From: Jason Gunthorpe
Date: Fri Jul 14 2023 - 08:38:03 EST


On Fri, Jul 14, 2023 at 09:13:27AM +0200, Lorenzo Pieralisi wrote:
> [+Catalin, Marc, Jason]
>
> On Fri, Jul 14, 2023 at 12:32:49PM +1000, Benjamin Herrenschmidt wrote:
> > Hi Folks !
> >
> > I'd like to revive an old discussion as we (Amazon Linux) have been
> > getting asks for it.
> >
> > What's the best interface to provide the option of write combine mmap's
> > of BARs via VFIO ?
>
> There is an ongoing thread on this topic that we should use to
> bring this discussion to completion:
>
> https://lore.kernel.org/linux-arm-kernel/ZHcxHbCb439I1Uk2@xxxxxxx

There are two topics here

1) Make ARM KVM allow the VM to select WC for its MMIO. This has
evolved in a way that is not related to VFIO

2) Allow VFIO to create mmaps with WC for non-VM use cases like DPDK.

We have a draft patch for #1, and I think a general understanding with
ARM folks that this is the right direction.

2 is more like what this email talks about - providing mmaps with
specific flags.

Benjamin, which are you interested in?

> > The problem isn't so much the low level implementation, we just have to
> > play with the pgprot, the question is more around what API to present
> > to control this.

Assuming this is for #2, I think VFIO has fallen into a bit of a trap
by allowing userspace to form the mmap offset. I've seen this happen
in other subsystems too. It seems like a good idea then you realize
you need more stuff in the mmap space and become sad.

Typically the way out is to covert the mmap offset into a cookie where
userspace issues some ioctl and then the ioctl returns an opaque mmap
offset to use.

eg in the vfio context you'd do some 'prepare region for mmap' ioctl
where you could specify flags. The kernel would encode the flags in
the cookie and then mmap would do the right thing.
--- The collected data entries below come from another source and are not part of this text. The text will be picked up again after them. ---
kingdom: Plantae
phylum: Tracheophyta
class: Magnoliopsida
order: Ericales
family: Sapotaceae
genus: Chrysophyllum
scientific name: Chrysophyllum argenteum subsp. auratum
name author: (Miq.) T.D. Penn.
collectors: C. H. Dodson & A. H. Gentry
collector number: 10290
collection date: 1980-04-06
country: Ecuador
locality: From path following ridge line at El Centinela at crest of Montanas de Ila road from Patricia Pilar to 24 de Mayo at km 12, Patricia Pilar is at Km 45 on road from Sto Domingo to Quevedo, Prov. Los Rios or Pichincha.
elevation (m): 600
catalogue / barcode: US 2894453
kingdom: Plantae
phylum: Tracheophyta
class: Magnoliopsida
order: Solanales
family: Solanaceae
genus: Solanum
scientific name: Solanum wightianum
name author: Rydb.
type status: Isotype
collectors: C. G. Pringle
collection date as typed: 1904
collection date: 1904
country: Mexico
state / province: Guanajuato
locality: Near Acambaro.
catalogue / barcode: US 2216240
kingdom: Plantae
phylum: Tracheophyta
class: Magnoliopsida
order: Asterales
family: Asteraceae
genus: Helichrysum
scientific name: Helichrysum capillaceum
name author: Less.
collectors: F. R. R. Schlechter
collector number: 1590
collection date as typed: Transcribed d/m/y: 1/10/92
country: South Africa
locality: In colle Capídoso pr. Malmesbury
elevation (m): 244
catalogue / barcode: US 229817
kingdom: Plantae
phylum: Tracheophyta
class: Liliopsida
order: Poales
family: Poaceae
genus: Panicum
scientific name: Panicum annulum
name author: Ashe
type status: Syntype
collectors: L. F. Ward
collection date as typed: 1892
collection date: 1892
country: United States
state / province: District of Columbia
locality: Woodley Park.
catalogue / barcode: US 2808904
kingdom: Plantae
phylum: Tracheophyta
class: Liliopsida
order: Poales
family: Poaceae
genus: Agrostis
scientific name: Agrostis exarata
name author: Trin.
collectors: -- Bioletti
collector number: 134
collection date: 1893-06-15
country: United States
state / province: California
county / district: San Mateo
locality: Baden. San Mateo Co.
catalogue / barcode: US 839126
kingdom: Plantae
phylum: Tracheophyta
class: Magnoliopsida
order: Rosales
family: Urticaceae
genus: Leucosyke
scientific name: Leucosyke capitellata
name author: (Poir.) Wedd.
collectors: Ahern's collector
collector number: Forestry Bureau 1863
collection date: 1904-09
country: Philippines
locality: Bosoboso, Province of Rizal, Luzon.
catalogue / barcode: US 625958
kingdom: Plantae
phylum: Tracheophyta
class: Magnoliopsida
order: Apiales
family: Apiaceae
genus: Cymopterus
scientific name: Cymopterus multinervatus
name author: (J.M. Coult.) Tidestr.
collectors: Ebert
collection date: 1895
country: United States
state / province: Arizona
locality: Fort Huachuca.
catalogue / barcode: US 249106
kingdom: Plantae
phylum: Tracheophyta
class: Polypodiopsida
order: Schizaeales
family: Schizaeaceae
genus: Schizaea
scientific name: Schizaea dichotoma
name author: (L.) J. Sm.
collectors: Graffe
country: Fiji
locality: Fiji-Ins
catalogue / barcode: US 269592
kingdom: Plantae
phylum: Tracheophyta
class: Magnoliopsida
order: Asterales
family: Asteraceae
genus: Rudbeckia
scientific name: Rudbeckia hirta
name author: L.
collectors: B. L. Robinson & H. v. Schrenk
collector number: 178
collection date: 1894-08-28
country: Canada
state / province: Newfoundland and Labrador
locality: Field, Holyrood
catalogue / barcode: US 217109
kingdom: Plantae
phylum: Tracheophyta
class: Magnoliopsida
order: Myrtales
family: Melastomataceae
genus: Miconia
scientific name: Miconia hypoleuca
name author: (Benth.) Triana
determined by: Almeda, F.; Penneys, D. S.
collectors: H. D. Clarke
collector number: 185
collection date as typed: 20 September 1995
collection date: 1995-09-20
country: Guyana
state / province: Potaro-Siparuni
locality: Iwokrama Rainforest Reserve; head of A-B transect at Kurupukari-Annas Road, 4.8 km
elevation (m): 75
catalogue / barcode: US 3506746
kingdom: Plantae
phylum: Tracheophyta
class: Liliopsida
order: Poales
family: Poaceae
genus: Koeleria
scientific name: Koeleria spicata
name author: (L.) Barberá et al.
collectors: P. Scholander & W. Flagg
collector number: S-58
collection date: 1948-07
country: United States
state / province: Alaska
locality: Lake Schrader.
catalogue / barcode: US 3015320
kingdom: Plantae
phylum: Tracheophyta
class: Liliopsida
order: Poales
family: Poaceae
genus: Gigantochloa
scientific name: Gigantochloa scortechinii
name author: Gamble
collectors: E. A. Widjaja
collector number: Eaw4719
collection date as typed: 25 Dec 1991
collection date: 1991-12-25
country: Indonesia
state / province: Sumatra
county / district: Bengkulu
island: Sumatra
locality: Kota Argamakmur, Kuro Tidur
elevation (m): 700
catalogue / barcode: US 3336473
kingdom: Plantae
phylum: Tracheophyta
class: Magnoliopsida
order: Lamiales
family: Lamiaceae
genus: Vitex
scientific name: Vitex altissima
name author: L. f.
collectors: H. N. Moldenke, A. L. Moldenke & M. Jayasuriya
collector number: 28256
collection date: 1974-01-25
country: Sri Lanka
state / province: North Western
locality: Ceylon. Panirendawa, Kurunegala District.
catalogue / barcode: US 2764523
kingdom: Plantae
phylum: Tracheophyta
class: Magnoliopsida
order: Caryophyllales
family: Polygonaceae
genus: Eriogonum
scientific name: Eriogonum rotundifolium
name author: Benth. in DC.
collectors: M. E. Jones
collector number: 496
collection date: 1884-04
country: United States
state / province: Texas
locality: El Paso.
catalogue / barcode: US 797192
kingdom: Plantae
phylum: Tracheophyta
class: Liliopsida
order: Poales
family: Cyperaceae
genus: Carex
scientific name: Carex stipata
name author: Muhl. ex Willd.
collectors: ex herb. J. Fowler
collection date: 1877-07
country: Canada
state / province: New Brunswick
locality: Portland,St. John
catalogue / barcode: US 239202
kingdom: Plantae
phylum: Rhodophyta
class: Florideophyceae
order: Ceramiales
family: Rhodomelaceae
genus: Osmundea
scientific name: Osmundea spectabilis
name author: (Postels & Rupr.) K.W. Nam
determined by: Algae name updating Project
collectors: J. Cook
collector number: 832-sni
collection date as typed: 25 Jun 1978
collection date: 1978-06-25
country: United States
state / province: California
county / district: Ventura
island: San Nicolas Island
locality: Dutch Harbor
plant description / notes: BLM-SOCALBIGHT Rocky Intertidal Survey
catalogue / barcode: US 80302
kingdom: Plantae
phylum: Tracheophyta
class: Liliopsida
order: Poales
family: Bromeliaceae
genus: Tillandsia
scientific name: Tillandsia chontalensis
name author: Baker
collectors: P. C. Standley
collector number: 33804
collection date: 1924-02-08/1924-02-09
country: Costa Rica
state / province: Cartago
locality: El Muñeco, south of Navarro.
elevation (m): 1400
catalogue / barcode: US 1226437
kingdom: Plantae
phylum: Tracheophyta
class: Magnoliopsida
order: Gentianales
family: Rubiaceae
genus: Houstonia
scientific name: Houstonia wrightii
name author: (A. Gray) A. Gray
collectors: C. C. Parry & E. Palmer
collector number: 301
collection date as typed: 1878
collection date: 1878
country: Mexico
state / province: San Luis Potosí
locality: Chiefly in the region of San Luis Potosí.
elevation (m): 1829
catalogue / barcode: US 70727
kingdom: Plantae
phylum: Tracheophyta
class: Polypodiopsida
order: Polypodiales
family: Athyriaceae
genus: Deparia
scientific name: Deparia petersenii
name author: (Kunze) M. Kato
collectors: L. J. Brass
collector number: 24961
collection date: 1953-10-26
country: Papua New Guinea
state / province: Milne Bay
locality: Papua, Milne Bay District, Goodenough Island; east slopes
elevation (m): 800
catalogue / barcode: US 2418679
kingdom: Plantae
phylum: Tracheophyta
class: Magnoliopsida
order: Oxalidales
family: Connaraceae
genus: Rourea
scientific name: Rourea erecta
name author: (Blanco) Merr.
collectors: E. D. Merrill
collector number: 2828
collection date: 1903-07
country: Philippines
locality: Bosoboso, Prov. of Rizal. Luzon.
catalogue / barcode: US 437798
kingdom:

Adding more stuff
is done by enhancing the prepare ioctl.

Legacy mmap offsets are kept working.

> > This is still quite specific to PCI, but so is the entire regions
> > mechanism, so I don't see an easy path to something more generic at
> > this stage.

Regions are general, but the encoding of the mmap cookie has various
PCI semantics when used with the PCI interface..

We'd want the same ability with platform devices too, for instance.

Jason